Climate change 'will prolong' drought conditions
Leading environmentalist Professor Tim Flannery has warned that Australia is now entering long-term climate change, which could cause longer and more frequent droughts. He also predicts that the ongoing drought could leave Sydney's dams dry in just two years.
Professor Flannery, who is the director of the South Australian Museum, has told ABC TV's Lateline that global warming is threatening Australia's chance of returning to a regular rainfall pattern. "Three major phenomena are depriving Australia of its rainfall," he said One of them is just simply the shifting weather patterns as the planet warms up, so the tropics are expanding southwards and the winter rainfall zone is sort of dropping off the southern edge of the continent."

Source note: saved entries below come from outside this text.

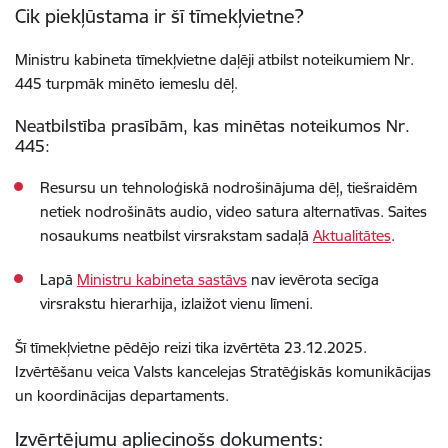
Cik piekļūstama ir šī
tīmekļvietne
?
Ministru kabineta tīmekļvietne
daļēji atbilst noteikumiem Nr.
445
turpmāk minēto iemeslu dēļ.
Neatbilstība prasībām, kas minētas noteikumos Nr.
445:
Resursu un tehnoloģiskā nodrošinājuma dēļ, tiešraidēm
netiek nodrošināts audio, video satura alternatīvas. Saites
nosaukums neatbilst virsrakstam sadaļā
Aktualitātes
.
Lapā
Ministru kabineta sastāvs
nav ievērota secīga
virsrakstu hierarhija, izlaižot vienu līmeni.
Šī
tīmekļvietne
pēdējo reizi tika izvērtēta 23
.12.2025
.
Izvērtēšanu veica Valsts kancelejas Stratēģiskās komunikācijas
un koordinācijas departaments.
Izvērtējumu apliecinošs dokuments:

He says the second phenomena is disturbances in the ozone layer. "That is causing wind speeds around Antarctica to increase and, again, drawing that winter rainfall to the south," he said. The third phenomena, which Professor Flannery says is the most worrying, is the recurring El Nino weather pattern.
"That's occurring as the Pacific Ocean warms up, and we're seeing much longer El Ninos than we've seen before and often now back-to-back el Ninos with very little of the La Nina cycle, the flood cycle, in between," he said.

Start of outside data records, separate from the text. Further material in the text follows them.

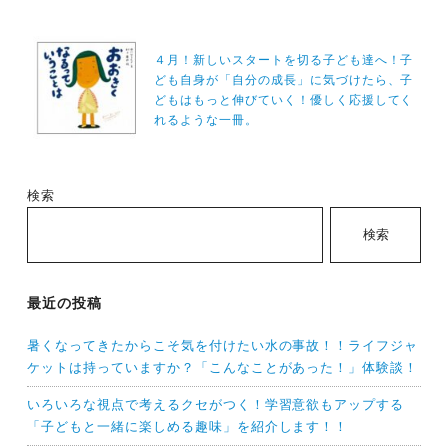
ー
シ
４月！新しいスタートを切る子ども達へ！子
ども自身が「自分の成長」に気づけたら、子
ョ
どもはもっと伸びていく！優しく応援してく
ン
れるような一冊。
検索
検索
最近の投稿
暑くなってきたからこそ気を付けたい水の事故！！ライフジャ
ケットは持っていますか？「こんなことがあった！」体験談！
いろいろな視点で考えるクセがつく！学習意欲もアップする
「子どもと一緒に楽しめる趣味」を紹介します！！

Professor Flannery says that all adds up to back-to-back droughts, and if he had a say he would ration water use. "If you think there's only a 10 per cent chance that this rainfall deficit's going to continue for another few years, you'd be pulling out all stops to preserve water," he said.
"Because every litre you use now on your car, or your garden or whatever else, you might want to drink in a year's time." Professor Flannery says that if Sydney's dams dry up, the city's ground water supply would last just 10 days.
"The worst case scenario for Sydney is that the climate that's existed for the last seven years continues for another two years," he said. "In that case, Sydney will be facing extreme difficulties with water.
"Large cities are the most vulnerable of all structures to water deficit because you've got 4 million people who need water there just for everyday survival." He says Melbourne is also vulnerable to water deficits while Adelaide may have problems with water quality.
"South Australia is that we are at the end of the Murray River catchment, and our water can taste awful at times and can be rather poor quality," he said. Professor Flannery is calling for higher charges for water to encourage more sparing use, and more work to stop the causes of climate change.
"Water and power - they're both limited and very valuable resources, and I believe we've been paying far too little for them for a long time, and this really is starting to cause a severe problem for us."